In some implementations, a memory, such as the DRAMs 410 or the dies 304, can be realized as a multi-die (e.g., n-DP) package (or as part of such a package). The multiple dies of the package can be programmed to stagger the start of refresh operations for each die upon receiving a command to enter a lower-power mode, or a lower-power refresh mode, such as a self-refresh mode. The stagger can be implemented at a channel level, a package level, or both to reduce peak power draw during the refresh operations, as described in more detail with reference to FIG. 5-1 through FIG. 10.


Consider an example in which the DRAMs 410 are multi-die DRAM packages programmed to insert a delay between the start of refresh operations for each die when a refresh command is received at the memory device 108 (e.g., from the controllers 418), such as a command to enter a self-refresh mode or another refresh mode. Thus, a first die can initiate refresh operations when the command is received, but initiation of refresh operations for a second die (e.g., “after” the first die) is delayed, reducing the peak current draw. Additional dies can be delayed by a similar or different amount of time, thereby staggering the start of refresh operations and reducing the peak current draw and power consumption. In some implementations, the link controller 120 (of FIG. 1) may also or instead guide or support refresh operations of the DRAMs 410 or multiple banks of the dies 304 (of FIG. 3).


In this example, the dies of the DRAMs 410-1 and 410-2 can include or have access to one or more programmable components 126-1 and 126-2, respectively, that can indicate, for each of the multiple dies of the package, a time delay duration. The duration of the delay, if any, may be different for each die. For clarity in FIG. 1, the DRAMs 410 each include one of the programmable components 126. In other implementations, however, each die of the multi-die DRAMs 410 can include associated programmable components 126. The programmable components 126 can be any of a variety of components that can store values or data (e.g., bits). For example, the programmable components can be fuse-based (e.g., fuses and/or anti-fuses) or they can be mode registers or other memory registers, latches, or another type of register (not shown in FIG. 4). The multiple dies can be individually identified using any suitable identification, including a fuse-based identification (e.g., a fuse-ID) or an impedance-based identification (e.g., using a ZQ pin or ball, a ZQ master designation, and so forth).

### Work to complete
(1) Decide whether each statement agrees with the DRAM refresh text above, answering yes or no and quoting the exact words that settle it: (a) the stagger can be implemented only at the package level; (b) the delay duration may differ from one die to another; (c) the programmable components can be fuse-based.
(2) From the DRAM refresh text above, set down the part that opens with the words containing "In some implementations, a" and closes with "through FIG. 10.".

### Provided records
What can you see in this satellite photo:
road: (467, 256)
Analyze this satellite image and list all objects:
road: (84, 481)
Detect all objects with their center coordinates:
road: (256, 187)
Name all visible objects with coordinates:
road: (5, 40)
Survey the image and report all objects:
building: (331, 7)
---
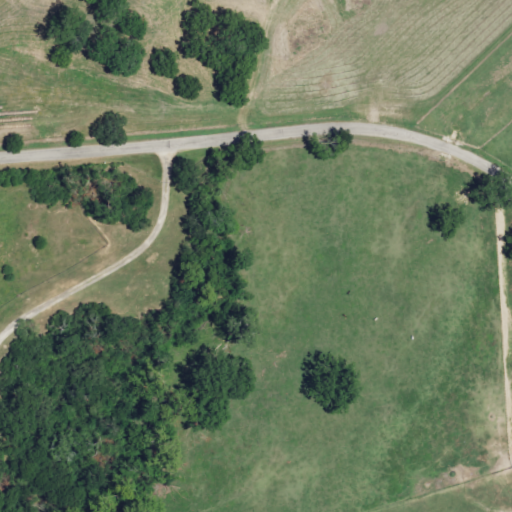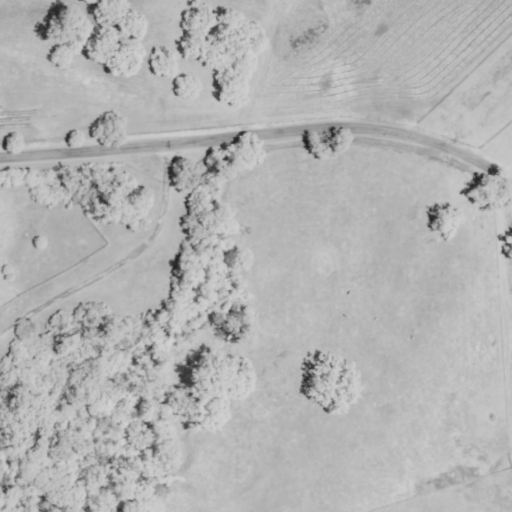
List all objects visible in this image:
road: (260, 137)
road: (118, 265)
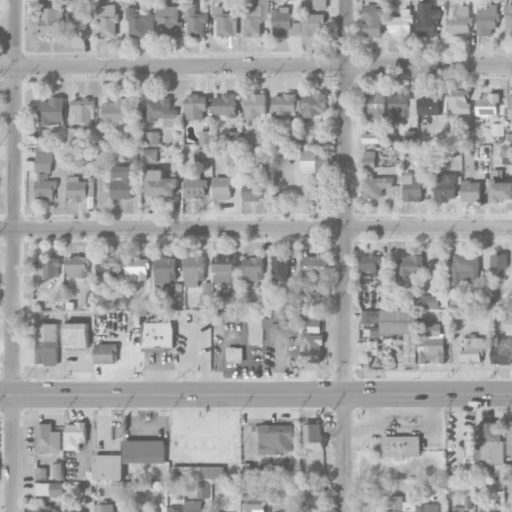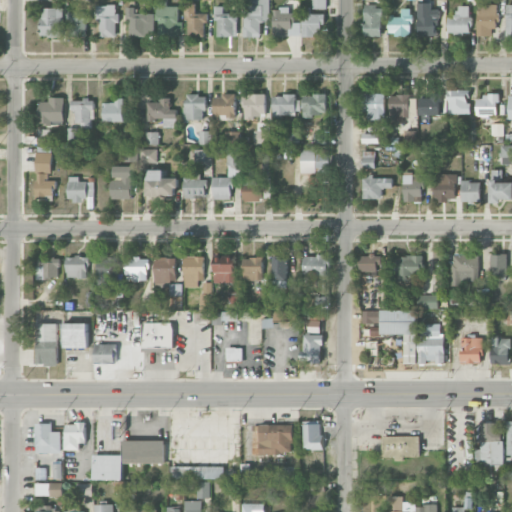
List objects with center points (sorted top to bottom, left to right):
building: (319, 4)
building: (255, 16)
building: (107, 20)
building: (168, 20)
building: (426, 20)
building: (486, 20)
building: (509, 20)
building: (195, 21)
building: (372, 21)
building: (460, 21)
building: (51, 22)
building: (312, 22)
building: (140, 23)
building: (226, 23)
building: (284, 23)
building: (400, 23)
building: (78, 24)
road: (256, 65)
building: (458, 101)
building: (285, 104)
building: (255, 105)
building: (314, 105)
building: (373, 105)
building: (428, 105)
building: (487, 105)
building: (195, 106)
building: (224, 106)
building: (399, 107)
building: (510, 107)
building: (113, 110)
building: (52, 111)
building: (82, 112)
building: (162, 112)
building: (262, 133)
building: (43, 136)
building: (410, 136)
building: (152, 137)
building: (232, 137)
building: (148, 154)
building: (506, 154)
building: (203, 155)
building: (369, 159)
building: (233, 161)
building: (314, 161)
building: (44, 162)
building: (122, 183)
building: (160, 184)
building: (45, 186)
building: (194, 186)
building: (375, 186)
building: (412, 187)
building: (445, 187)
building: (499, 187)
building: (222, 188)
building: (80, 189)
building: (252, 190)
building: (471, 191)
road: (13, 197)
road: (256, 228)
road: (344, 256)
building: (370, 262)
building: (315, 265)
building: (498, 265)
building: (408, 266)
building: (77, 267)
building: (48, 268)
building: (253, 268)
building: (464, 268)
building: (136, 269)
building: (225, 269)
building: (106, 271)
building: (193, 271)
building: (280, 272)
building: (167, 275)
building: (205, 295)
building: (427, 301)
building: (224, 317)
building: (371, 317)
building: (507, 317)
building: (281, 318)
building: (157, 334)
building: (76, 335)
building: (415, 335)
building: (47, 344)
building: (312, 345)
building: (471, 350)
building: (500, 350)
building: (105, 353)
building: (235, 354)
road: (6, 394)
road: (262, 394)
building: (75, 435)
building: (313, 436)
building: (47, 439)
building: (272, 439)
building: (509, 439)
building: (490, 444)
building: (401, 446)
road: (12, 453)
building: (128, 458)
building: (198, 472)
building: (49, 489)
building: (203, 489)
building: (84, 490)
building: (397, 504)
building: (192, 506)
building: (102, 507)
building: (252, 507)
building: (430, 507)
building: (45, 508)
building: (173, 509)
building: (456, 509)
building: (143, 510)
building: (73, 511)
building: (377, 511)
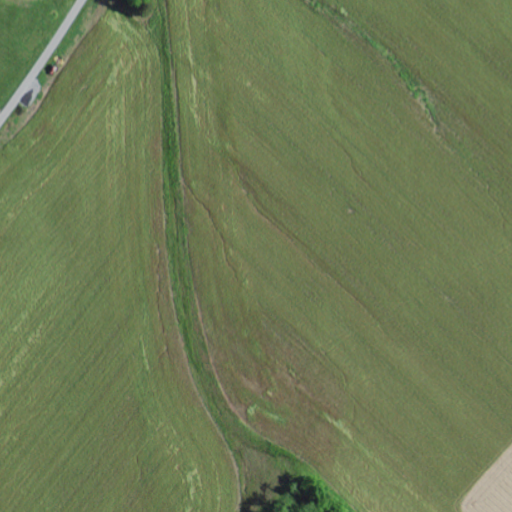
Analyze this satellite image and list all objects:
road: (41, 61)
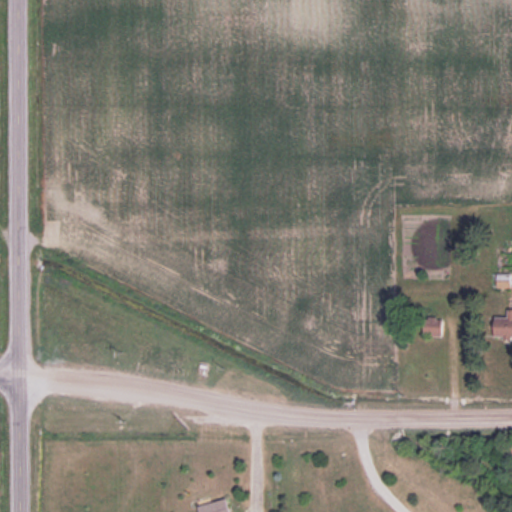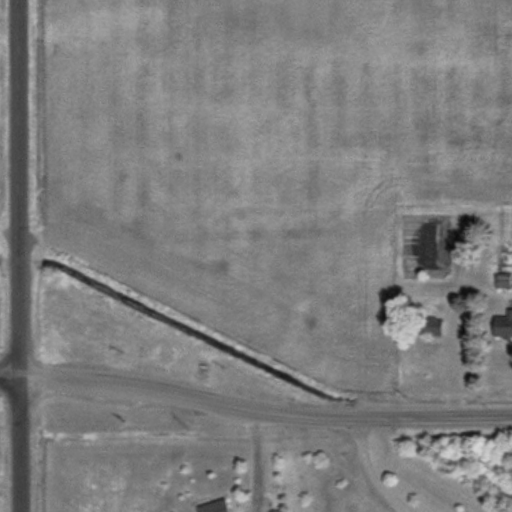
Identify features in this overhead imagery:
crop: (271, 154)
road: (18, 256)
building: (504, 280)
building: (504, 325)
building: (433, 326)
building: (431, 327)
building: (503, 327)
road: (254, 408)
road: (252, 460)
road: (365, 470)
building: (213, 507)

### Task answers
(1)
(a) No: "The stagger can be implemented at a channel level, a package level, or both"
(b) Yes: "The duration of the delay, if any, may be different for each die."
(c) Yes: "the programmable components can be fuse-based (e.g., fuses and/or anti-fuses)"

(2)
In some implementations, a memory, such as the DRAMs 410 or the dies 304, can be realized as a multi-die (e.g., n-DP) package (or as part of such a package). The multiple dies of the package can be programmed to stagger the start of refresh operations for each die upon receiving a command to enter a lower-power mode, or a lower-power refresh mode, such as a self-refresh mode. The stagger can be implemented at a channel level, a package level, or both to reduce peak power draw during the refresh operations, as described in more detail with reference to FIG. 5-1 through FIG. 10.